### MATERIAL FOR THIS EXERCISE
'''

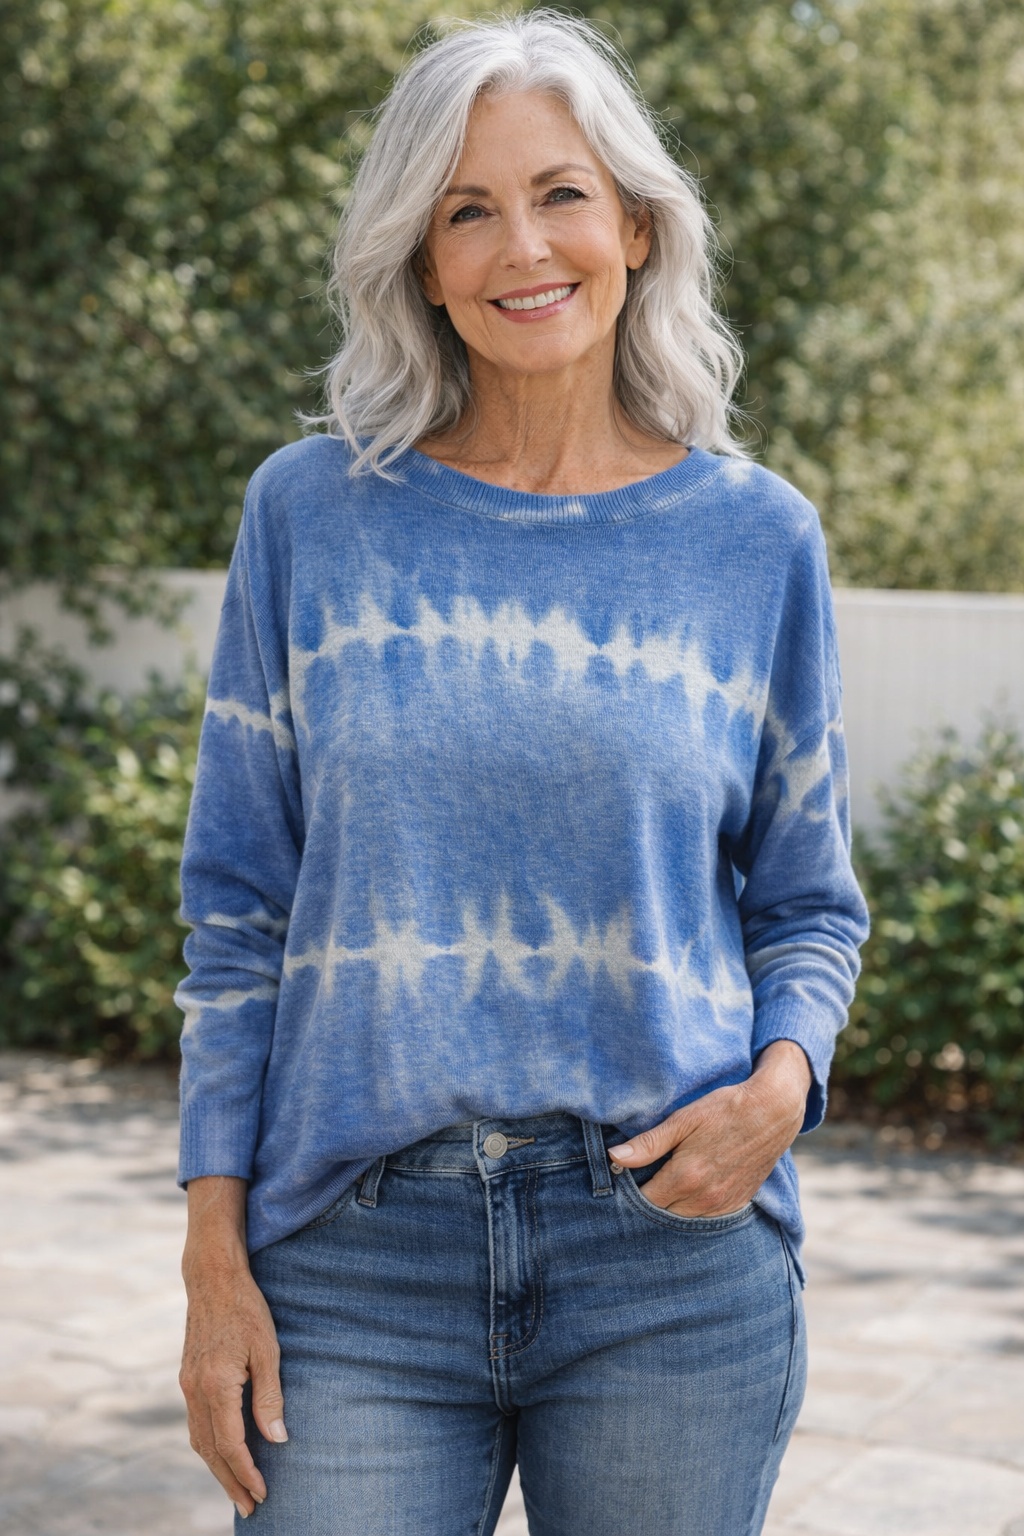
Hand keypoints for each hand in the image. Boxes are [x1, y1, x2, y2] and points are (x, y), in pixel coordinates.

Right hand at [179, 1176, 286, 1518]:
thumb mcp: (268, 1348)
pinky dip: (208, 1445)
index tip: (263, 1494)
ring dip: (217, 1468)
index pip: (230, 1445)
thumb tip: (277, 1439)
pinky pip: (195, 1423)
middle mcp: (195, 1390)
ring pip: (198, 1440)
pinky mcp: (187, 1378)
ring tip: (237, 1488)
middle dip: (230, 1482)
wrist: (212, 1277)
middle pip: (210, 1451)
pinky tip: (222, 1452)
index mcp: (216, 1385)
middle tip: (250, 1508)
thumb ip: (270, 1396)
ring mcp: (187, 1384)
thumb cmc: (246, 1308)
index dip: (246, 1473)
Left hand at [607, 1040, 811, 1216]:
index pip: (644, 1200)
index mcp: (686, 1177)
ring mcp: (723, 1204)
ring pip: (684, 1218)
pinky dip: (694, 1208)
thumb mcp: (683, 1119)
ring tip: (666, 1182)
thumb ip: (649, 1143)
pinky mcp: (738, 1203)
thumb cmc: (725, 1109)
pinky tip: (690, 1189)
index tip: (625, 1177)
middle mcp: (704, 1198)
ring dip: (672, 1206)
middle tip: (644, 1178)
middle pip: (663, 1213)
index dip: (631, 1190)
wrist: (773, 1112)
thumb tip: (615, 1157)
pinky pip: (707, 1218)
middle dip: (650, 1200)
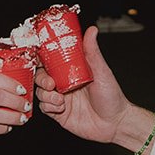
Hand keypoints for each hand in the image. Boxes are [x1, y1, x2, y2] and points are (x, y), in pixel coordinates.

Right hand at [33, 25, 135, 143]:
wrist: (114, 123)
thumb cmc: (112, 96)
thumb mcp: (101, 71)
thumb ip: (92, 52)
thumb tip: (91, 30)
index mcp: (72, 71)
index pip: (51, 61)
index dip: (42, 59)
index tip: (39, 58)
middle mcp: (64, 83)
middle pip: (41, 76)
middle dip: (41, 79)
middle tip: (51, 84)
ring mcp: (60, 98)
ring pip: (41, 92)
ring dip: (46, 95)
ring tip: (60, 99)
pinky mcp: (58, 113)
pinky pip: (44, 107)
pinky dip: (49, 106)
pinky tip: (61, 108)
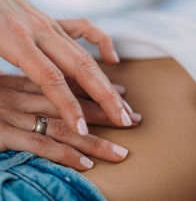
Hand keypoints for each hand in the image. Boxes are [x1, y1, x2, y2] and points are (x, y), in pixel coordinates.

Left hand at [0, 0, 133, 134]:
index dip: (69, 107)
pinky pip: (86, 30)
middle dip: (105, 98)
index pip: (51, 80)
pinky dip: (103, 44)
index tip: (83, 131)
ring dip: (108, 84)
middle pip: (81, 69)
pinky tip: (112, 61)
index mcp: (15, 39)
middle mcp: (40, 32)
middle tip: (123, 120)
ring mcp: (50, 25)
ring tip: (124, 105)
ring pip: (86, 57)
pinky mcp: (53, 21)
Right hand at [0, 75, 140, 170]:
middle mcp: (25, 96)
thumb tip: (50, 92)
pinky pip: (39, 145)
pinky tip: (86, 164)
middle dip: (108, 112)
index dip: (99, 91)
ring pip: (64, 128)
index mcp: (25, 81)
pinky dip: (65, 155)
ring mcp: (14, 114)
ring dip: (95, 142)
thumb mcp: (1, 86)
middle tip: (133, 120)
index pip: (70, 84)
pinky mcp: (2, 133)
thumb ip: (27, 87)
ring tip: (119, 152)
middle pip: (75, 104)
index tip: (123, 95)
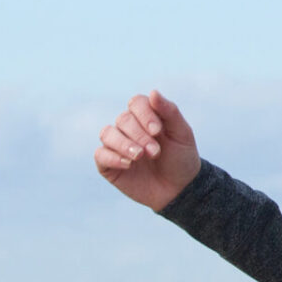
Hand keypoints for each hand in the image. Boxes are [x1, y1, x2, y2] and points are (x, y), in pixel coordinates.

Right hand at [95, 89, 201, 211]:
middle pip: (123, 119)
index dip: (145, 114)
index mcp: (146, 117)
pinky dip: (113, 157)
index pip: (136, 103)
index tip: (158, 131)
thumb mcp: (182, 134)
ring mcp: (117, 145)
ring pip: (107, 133)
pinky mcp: (108, 164)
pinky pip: (100, 154)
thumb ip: (169, 111)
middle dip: (140, 135)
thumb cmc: (181, 158)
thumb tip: (153, 92)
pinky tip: (129, 164)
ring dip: (124, 144)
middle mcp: (128, 128)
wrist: (180, 189)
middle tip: (155, 152)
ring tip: (140, 156)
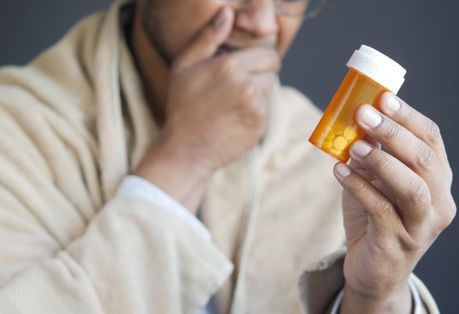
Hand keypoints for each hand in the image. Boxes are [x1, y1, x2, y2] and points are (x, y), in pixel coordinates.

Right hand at [135, 7, 280, 211]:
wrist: (186, 150)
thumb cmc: (182, 106)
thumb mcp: (185, 66)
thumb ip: (208, 37)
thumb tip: (227, 12)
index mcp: (230, 66)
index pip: (268, 54)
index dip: (258, 60)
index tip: (244, 67)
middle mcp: (247, 86)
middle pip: (272, 71)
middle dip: (259, 74)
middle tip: (235, 87)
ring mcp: (255, 108)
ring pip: (269, 90)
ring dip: (257, 93)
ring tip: (231, 103)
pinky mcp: (259, 126)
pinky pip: (265, 110)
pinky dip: (255, 112)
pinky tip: (234, 118)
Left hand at [333, 92, 455, 313]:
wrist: (373, 273)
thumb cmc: (374, 220)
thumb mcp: (376, 183)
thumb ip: (372, 155)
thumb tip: (354, 117)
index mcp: (438, 182)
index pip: (432, 141)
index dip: (409, 117)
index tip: (383, 98)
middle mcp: (439, 203)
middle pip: (425, 161)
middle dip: (394, 133)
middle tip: (363, 114)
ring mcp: (421, 227)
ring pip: (412, 188)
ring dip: (381, 161)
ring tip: (354, 145)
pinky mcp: (398, 244)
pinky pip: (380, 210)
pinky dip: (359, 187)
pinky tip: (339, 172)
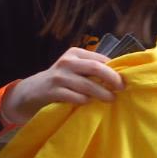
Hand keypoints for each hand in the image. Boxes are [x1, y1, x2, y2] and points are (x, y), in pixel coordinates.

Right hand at [5, 47, 122, 122]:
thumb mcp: (73, 69)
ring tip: (111, 99)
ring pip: (87, 84)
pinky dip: (85, 101)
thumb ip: (90, 70)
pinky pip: (75, 97)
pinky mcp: (52, 91)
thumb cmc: (60, 81)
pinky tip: (89, 104)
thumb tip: (118, 76)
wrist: (32, 91)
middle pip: (96, 67)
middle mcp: (67, 62)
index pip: (100, 59)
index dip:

'''

Repeat the data word for word. Skip the pictures.

Hand keypoints for each hand in the image. Boxes are [x1, y1, x2, y2] and points are (x, y), in pixel coordinates.

Right hand at [179, 1176, 286, 1518]:
thumb mcp: (268, 1348)
pinky dip: (208, 1445)
index tip: (263, 1494)
ring dip: (217, 1468)
index pip: (230, 1445)
thumb tip: (277, 1439)
pinky pip: (195, 1423)
middle mcp: (195, 1390)
ring pip: (198, 1440)
pinky mcp: (187, 1378)
ring tip: (237, 1488)
middle dip: (230, 1482)
wrist: (212, 1277)
middle pip: (210, 1451)
pinky tip: (222, 1452)
index mcp: (216, 1385)
middle tip: (250, 1508)
thumb ip: (270, 1396)
ring mcp: (187, 1384)
thumb cmc: (246, 1308)
index dip: (246, 1473)
Left hand at [607, 1040, 811, 1216]:
index pip: (644, 1200)
index mcp: (686, 1177)
ring mcp: (723, 1204)
ring pip: (684, 1218)
pinky dip: (694, 1208)
thumb mcp: (683, 1119)
ring tip: (666, 1182)
thumb ip: (649, 1143)
pinky mcp: (738, 1203)
thumb cmc: (725, 1109)
pinky tip: (690, 1189)
index tip: (625, 1177)
middle mcp: (704, 1198)
ring dip: (672, 1206)
middle tip: (644, 1178)
middle pip: (663, 1213)
index dip: (631, 1190)
wrist: (773, 1112)
thumb tip: (615, 1157)
pinky pip: (707, 1218)
middle dip: (650, 1200)
Hand keypoints for each hand in the image. Boxes are [x1, y1, x2, y2] and points are (x, y), in pixel coordinates.

Right hand at [33, 25, 135, 143]:
wrist: (114, 123)
thumb cmc: (112, 96)
thumb mcp: (101, 71)
thumb ip: (92, 52)
thumb tip: (91, 30)
index mcp: (72, 71)
index pip: (51, 61)
index dip: (42, 59)
index tip: (39, 58)
middle mcp: (64, 83)
middle pip: (41, 76)
middle dip: (41, 79)
middle tip: (51, 84)
ring mcp: (60, 98)
ring pip: (41, 92)
ring dip: (46, 95)
ring tip: (60, 99)
pinky mcp: (58, 113)
pinky pip: (44, 107)
pinky dip: (49, 106)
pinky tip: (61, 108)
Hand keypoints for each hand in the image. Boxes are [x1, y1, x2, y2] and points are (x, y), in pixel coordinates.

Left hand at [0, 0, 133, 134]:
index dip: (69, 107)
pinky pip: (86, 30)
middle dip: (105, 98)
index pip: (51, 80)
pinky dip: (103, 44)
index tip: (83, 131)
ring dip: (108, 84)
middle pip: (81, 69)
pinky tip: (112, 61)
index mcp: (15, 39)
middle mcp: (40, 32)
middle tip: (123, 120)
ring mcp: (50, 25)
ring tip: (124, 105)
ring pip: (86, 57)
pinky mcp: (53, 21)
Right hand at [0, 75, 140, 170]:
middle mcp: (25, 96)
thumb tip: (50, 92)
pinky pip: (39, 145)
pinky tip: (86, 164)
middle dip: (108, 112)
index dip: (99, 91)
ring pip: (64, 128)
index mcp: (25, 81)
pinky dip: (65, 155)
ring mcp: (14, 114)
ring dip: (95, 142)
thumb mcp: (1, 86)
middle tip: (133, 120)
index pip: (70, 84)
pinky mcp: (2, 133)
thumb ip: (27, 87)
ring tip: (119, 152)
middle pip: (75, 104)
index tip: (123, 95)
Hand keypoints for each hand in the image. Boxes are [x1, y1, x2, y2] and points are (x, y), in pixel coordinates.

Right hand at [95, 89, 201, 211]:
middle pip: (123, 119)
index dip: (145, 114)
index mcp: (146, 117)
pinky dip: (113, 157)
index pip: (136, 103)
index tip: (158, 131)
thumb mcp: (182, 134)
ring mcp: (117, 145)
ring pip: (107, 133)
pinky mcp: (108, 164)
pinky pip: (100, 154)
thumb ip: (169, 111)
middle dip: (140, 135)
thumb cmc: (181, 158)
thumb tip: (153, 92)
pinky tip: (129, 164)
ring dip: (124, 144)
middle mcp: (128, 128)
wrist: (180, 189)
middle tip: (155, 152)
ring tip: (140, 156)
Hand keypoints for each hand in the image. Boxes are [x1, y1, x2, y2] and points are (x, y), in pixel coordinates.

Right hand at [135, 7, 280, 211]:
wrist: (186, 150)
thumb cmc: (182, 106)
thumb mcp: (185, 66)
thumb ip: (208, 37)
thumb tip: (227, 12)
index mcp: (230, 66)
index pip: (268, 54)
index dip: (258, 60)
index tip: (244, 67)
middle mcp: (247, 86)
middle pip: (272, 71)
middle dip: (259, 74)
middle tip: (235, 87)
ring mcp: (255, 108)
ring pip: (269, 90)
ring dip: (257, 93)
ring tip: (231, 103)
pinky mcp: (259, 126)
pinky pip: (265, 110)
pinky dip: (255, 112)
pinky tip: (234, 118)
Left hand at [333, 92, 455, 313]:
wrist: (373, 273)
thumb cmc: (374, 220)
thumb mcp: (376, 183)
thumb ip: (372, 155)
thumb tip: (354, 117)
index mcp: (438, 182)
index pip: (432, 141)
index dip: (409, 117)
index tip: (383, 98)
middle mcp: (439, 203)
middle pip: (425, 161)
middle dip: (394, 133)
middle tip: (363, 114)
ring mcp: (421, 227)
ring pip: (412, 188)
ring dip: (381, 161)
ring tip: (354, 145)
pinky mcp: (398, 244)
pinky pip: (380, 210)
pinky dip: (359, 187)
pinky tip: (339, 172)
Hand keypoints for each hand in the image. Boxes are [x1, y1, x2, y2] and points are (x, y), in pixel coordinates.

Right hand at [5, 47, 122, 122]:
thumb mcp: (73, 69)
ring tip: (111, 99)
ring pip: (87, 84)
pinky dip: (85, 101)
thumb ip: (90, 70)
pinky pip: (75, 97)
pinky mcp: (52, 91)
thumb cmc: (60, 81)
pinky tip: (89, 104)
thumb tip: (118, 76)
wrist: (32, 91)
middle pip: (96, 67)
middle mcp: (67, 62)
index pip: (100, 59)
index dip:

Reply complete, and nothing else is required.